* Exercise instructions *
Look through the data below and output, unchanged, every line from the one holding "Chester Bennington: The" through the one holding "tasks. When it", inclusive. Skip the pictures.

(Dataset entries)
▬▬▬▬▬▬
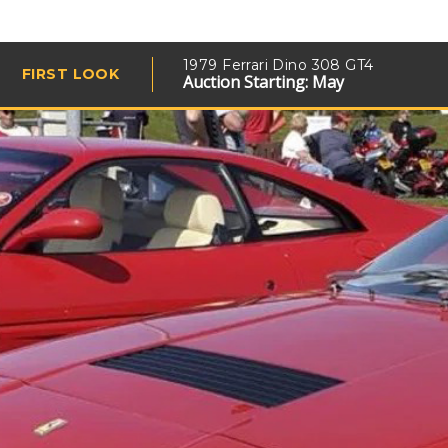
1979 Ferrari Dino 308 GT4
FIRST LOOK
Auction Starting: May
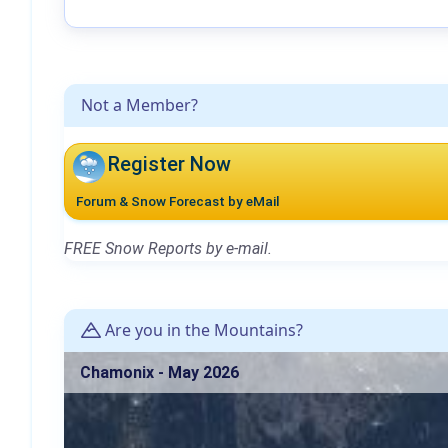
Not a Member?
Register Now
Forum & Snow Forecast by eMail
FREE Snow Reports by e-mail.
Are you in the Mountains?
Chamonix - May 2026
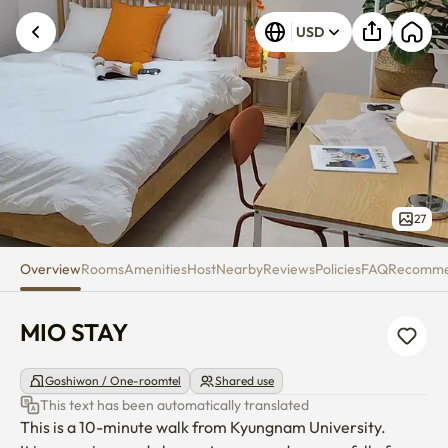
MIO STAY
USD
Unknown error occurred. Please try again.
27
Overview
Rooms
Amenities
Host
Nearby
Reviews
Policies
FAQ
Recomm
MIO STAY
Goshiwon / One-roomtel
Shared use
This text has been automatically translated
This is a 10-minute walk from Kyungnam University.
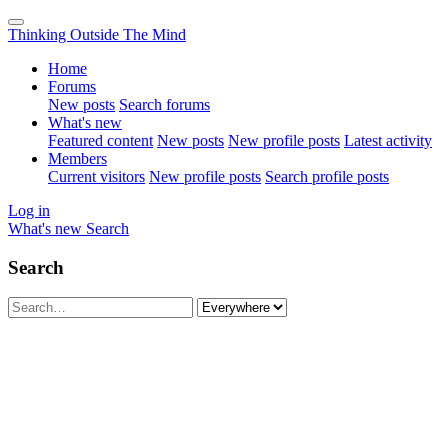
Thinking Outside The Mind
Home
Forums
New posts
Search forums
What's new
Featured content
New posts
New profile posts
Latest activity
Members
Current visitors
New profile posts
Search profile posts
Log in
What's new
Search
Search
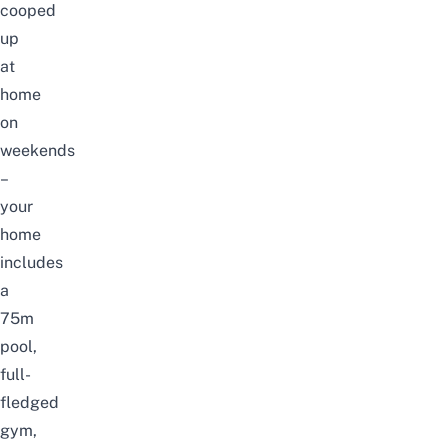
cooped
up
at
home
on
weekends
–
your
home
includes
a
75m
pool,
full-
fledged
gym,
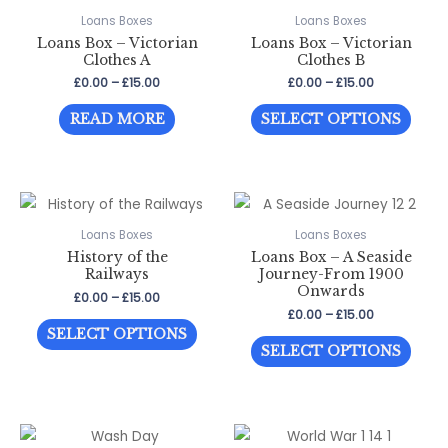
page
page
The
The
Loans Boxes
Loans Boxes
optio
Loans Box – Victorian
Loans Box – Victorian
options
may
Clothes A
Clothes B
may
be
Price
Price
£
0.00
–
£
15.00
£
0.00
–
£
15.00
be
range:
range:
chos
This
£0.00
£0.00
chosen
READ MORE
SELECT OPTIONS
through
through
on
prod
on
£15.00
£15.00
the
has
the
prod
multi
product
page
varia
page
The
Loans Boxes
Loans Boxes
History of the
Loans Box – A Seaside
optio
Railways
Journey-From 1900
may
Onwards
Price
£
0.00
–
£
15.00
be
range:
Price
£
0.00
–
£
15.00
This
£0.00
range:
chos
SELECT OPTIONS
This
through
£0.00
product
SELECT OPTIONS
on
£15.00
through
prod
has
£15.00
the
has
multiple
prod
multi
variants.
page
varia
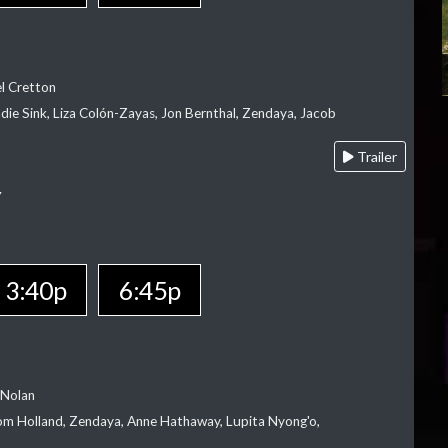
el Cretton
die Sink, Liza Colón-Zayas, Jon Bernthal, Zendaya, Jacob
Trailer
Y
3:40p
6:45p
 Nolan
m Holland, Zendaya, Anne Hathaway, Lupita Nyong'o,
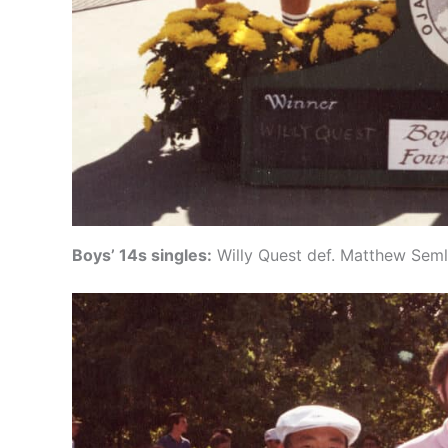
Boys’ 14s singles:
Willy Quest def. Matthew Seml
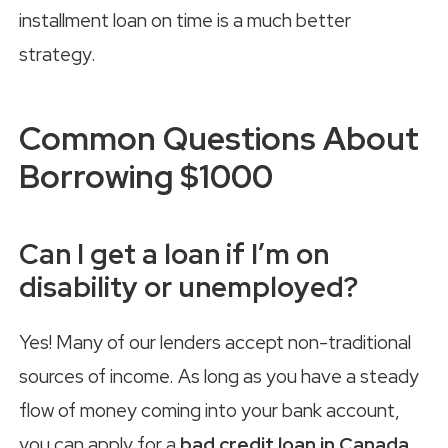
installment loan on time is a much better
strategy.
Common Questions About
Borrowing $1000
Can I get a loan if I’m on
disability or unemployed?
Yes! Many of our lenders accept non-traditional
sources of income. As long as you have a steady
flow of money coming into your bank account,
you can apply for a
bad credit loan in Canada
.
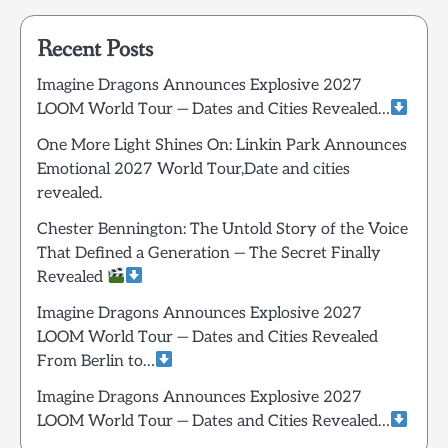
Recent Posts
Imagine Dragons Announces Explosive 2027
LOOM World Tour — Dates and Cities Revealed…
One More Light Shines On: Linkin Park Announces
Emotional 2027 World Tour,Date and cities
revealed.
Chester Bennington: The Untold Story of the Voice
That Defined a Generation — The Secret Finally
Revealed
Imagine Dragons Announces Explosive 2027
LOOM World Tour — Dates and Cities Revealed
From Berlin to…
Imagine Dragons Announces Explosive 2027
LOOM World Tour — Dates and Cities Revealed…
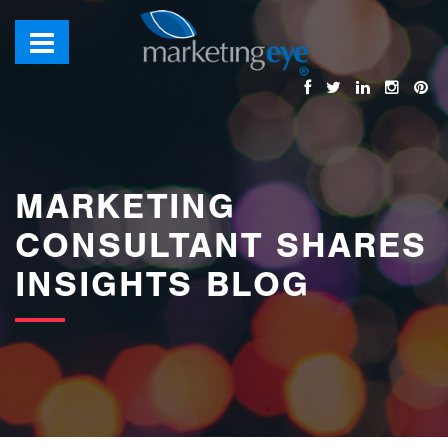
images/bannerimages/Blog-Banner.jpg
MARKETING
CONSULTANT SHARES
INSIGHTS BLOG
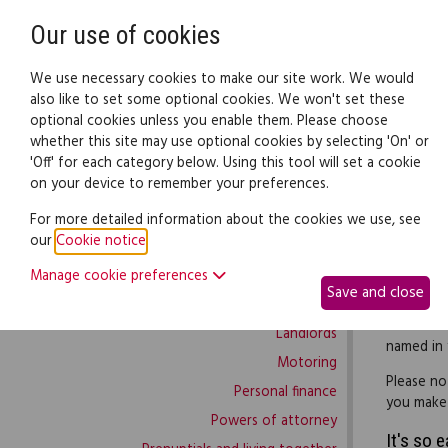
Need help? Call
0345 838 4074
Our use of cookies
Family Law
We use necessary cookies to make our site work. We would
also like to set some optional cookies. We won't set these
optional cookies unless you enable them. Please choose
Family law:
Legal documents
Law gui
whether this site may use optional cookies by selecting 'On' or
'Off' for each category below. Using this tool will set a cookie
on your device to remember your preferences.
Family law home
For more detailed information about the cookies we use, see
our
Cookie notice
.
Building work
If you wa
Manage cookie preferences
Buying and selling
create a 
Save and close
Complaints and disputes
Use this c
Landlords
named in y
Motoring
Please no
Personal finance
you make a
Powers of attorney
It's so 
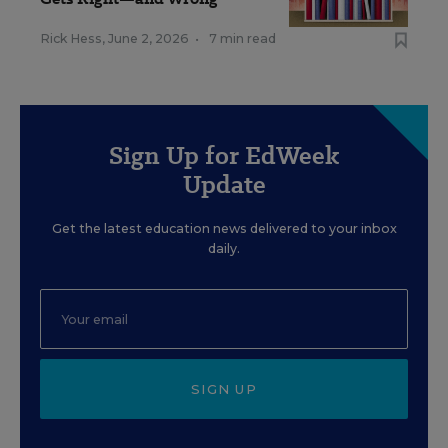
Rick Hess
,
June 2, 2026
•
7 min read
Sign Up for EdWeek
Update
Get the latest education news delivered to your inbox
daily.
SIGN UP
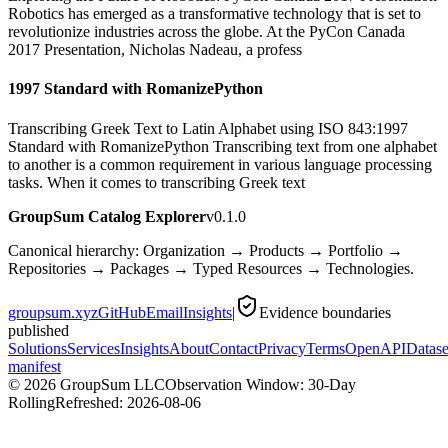
Robotics has emerged as a transformative technology that is set to
revolutionize industries across the globe. At the PyCon Canada
2017 Presentation, Nicholas Nadeau, a profess
1997 Standard with RomanizePython
Transcribing Greek Text to Latin Alphabet using ISO 843:1997
Standard with RomanizePython Transcribing text from one alphabet
to another is a common requirement in various language processing
tasks. When it comes to transcribing Greek text
GroupSum Catalog Explorer
v0.1.0
Canonical hierarchy: Organization → Products → Portfolio →
Repositories → Packages → Typed Resources → Technologies.
groupsum.xyz
GitHub
Email
Insights
|
Evidence boundaries
published
Solutions
Services
Insights
About
Contact
Privacy
Terms
OpenAPI
Datase
manifest
©
2026
GroupSum LLC
Observation Window: 30-Day
Rolling
Refreshed:
2026-08-06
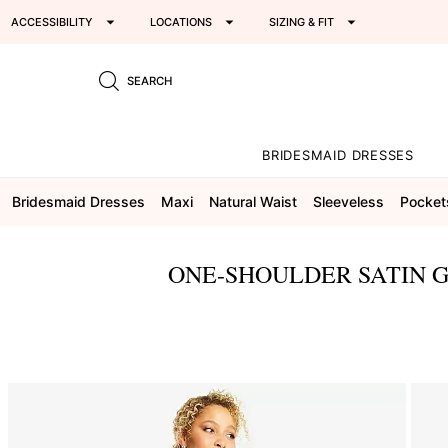
ACCESSIBILITY
LOCATIONS
SIZING & FIT
SEARCH
BRIDESMAID DRESSES
Bridesmaid Dresses
Maxi
Natural Waist
Sleeveless
Pocket
ONE-SHOULDER SATIN G
This
is
a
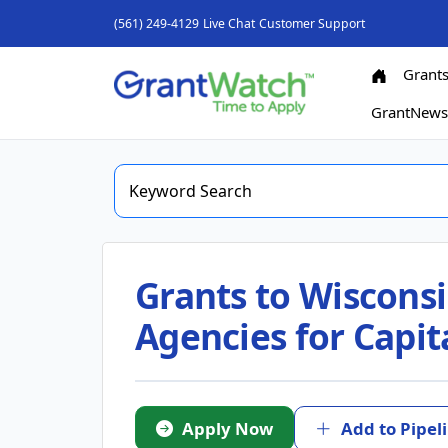
(561) 249-4129
Live Chat
Customer Support
Grant
GrantNew
Grants to Wiscons
Agencies for Capit
Apply Now
Add to Pipel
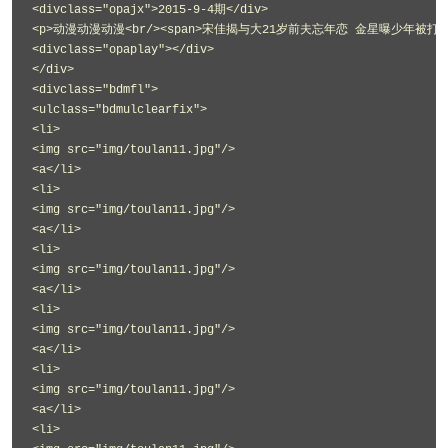
<divclass="opajx">2015-9-4期</div>
<p>动漫动漫动漫<br/><span>宋佳揭与大21岁前夫忘年恋 金星曝少年被打经历<
<divclass="opaplay"></div>
</div>
<divclass="bdmfl">
<ulclass="bdmulclearfix">
<li>
<img src="img/toulan11.jpg"/>
<a</li>
<li>
<img src="img/toulan11.jpg"/>
<a</li>
<li>
<img src="img/toulan11.jpg"/>
<a</li>
<li>
<img src="img/toulan11.jpg"/>
<a</li>
<li>
<img src="img/toulan11.jpg"/>
<a</li>
<li>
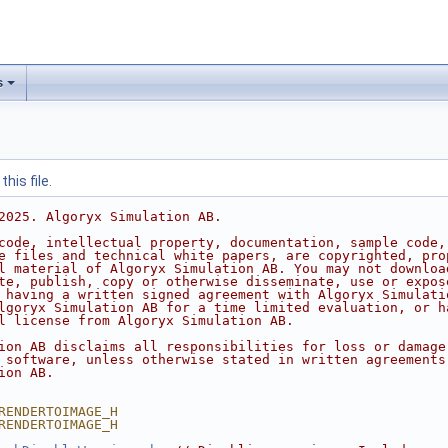
s
his file.
2025. Algoryx Simulation AB.
code, intellectual property, documentation, sample code,
e files and technical white papers, are copyrighted, pro
l material of Algoryx Simulation AB. You may not downloa
te, publish, copy or otherwise disseminate, use or expos
 having a written signed agreement with Algoryx Simulati
lgoryx Simulation AB for a time limited evaluation, or h
l license from Algoryx Simulation AB.
ion AB disclaims all responsibilities for loss or damage
 software, unless otherwise stated in written agreements
ion AB.
RENDERTOIMAGE_H
RENDERTOIMAGE_H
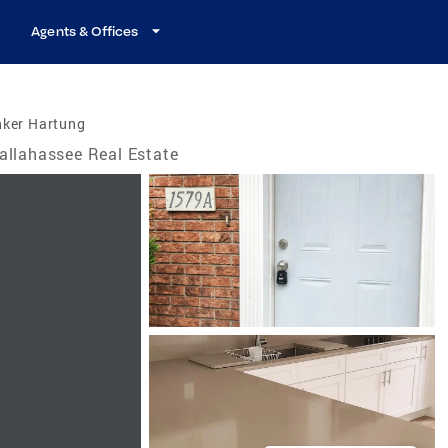
Agents & Offices
nker Hartung
allahassee Real Estate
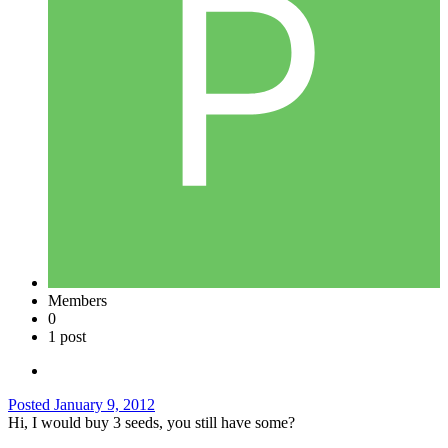
Members
0
1 post
Posted
January 9, 2012
Hi, I would buy 3 seeds, you still have some?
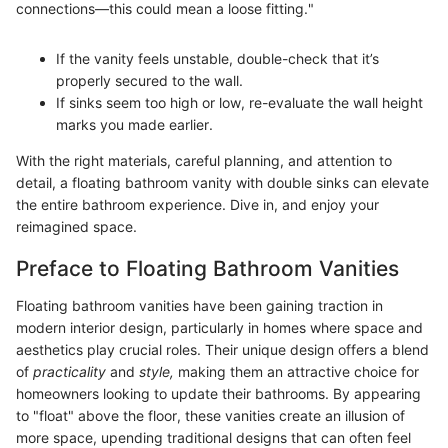
connections—this could mean a loose fitting."
If the vanity feels unstable, double-check that it’s
properly secured to the wall.
If sinks seem too high or low, re-evaluate the wall height
marks you made earlier.
With the right materials, careful planning, and attention to
detail, a floating bathroom vanity with double sinks can elevate
the entire bathroom experience. Dive in, and enjoy your
reimagined space.
Preface to Floating Bathroom Vanities
Floating bathroom vanities have been gaining traction in
modern interior design, particularly in homes where space and
aesthetics play crucial roles. Their unique design offers a blend
of
practicality
and
style,
making them an attractive choice for
homeowners looking to update their bathrooms. By appearing
to "float" above the floor, these vanities create an illusion of
more space, upending traditional designs that can often feel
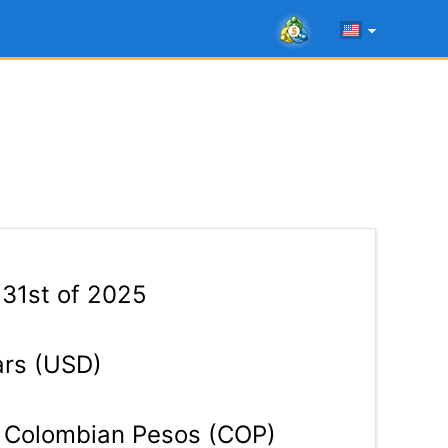
 31st of 2025
ars (USD)
Colombian Pesos (COP)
▬▬▬▬▬▬
* Finished task *
Chester Bennington: The Untold Story of the Voice
That Defined a Generation — The Secret Finally
Revealed
Imagine Dragons Announces Explosive 2027
LOOM World Tour — Dates and Cities Revealed
From Berlin to…
Imagine Dragons Announces Explosive 2027
LOOM World Tour — Dates and Cities Revealed…
images/bannerimages/Blog-Banner.jpg
MARKETING
CONSULTANT SHARES
INSIGHTS BLOG
Need help? Call
0345 838 4074
Our use of cookies
Family Law
We use necessary cookies to make our site work. We would
also like to set some optional cookies. We won't set these
optional cookies unless you enable them. Please choose
Family law:
Legal documents
Law gui
whether this site may use optional cookies by selecting 'On' or
'Off' for each category below. Using this tool will set a cookie
on your device to remember your preferences.
Family law home
For more detailed information about the cookies we use, see
our
Cookie notice
.
Building work
If you wa
Manage cookie preferences
Buying and selling
create a 
Save and close
Complaints and disputes
Use this c
Landlords
named in y
Motoring
Please no
Personal finance
you make a
Powers of attorney
It's so 
Rick Hess
,
June 2, 2026
•
7 min read
Sign Up for EdWeek
Update
Get the latest education news delivered to your inbox
daily.
SIGN UP
Robotics has emerged as a transformative technology that is set to
revolutionize industries across the globe. At the PyCon Canada
2017 Presentation, Nicholas Nadeau, a profess
1997 Standard with RomanizePython
Transcribing Greek Text to Latin Alphabet using ISO 843:1997
Standard with RomanizePython Transcribing text from one alphabet
to another is a common requirement in various language processing
tasks. When it comes to transcribing Greek text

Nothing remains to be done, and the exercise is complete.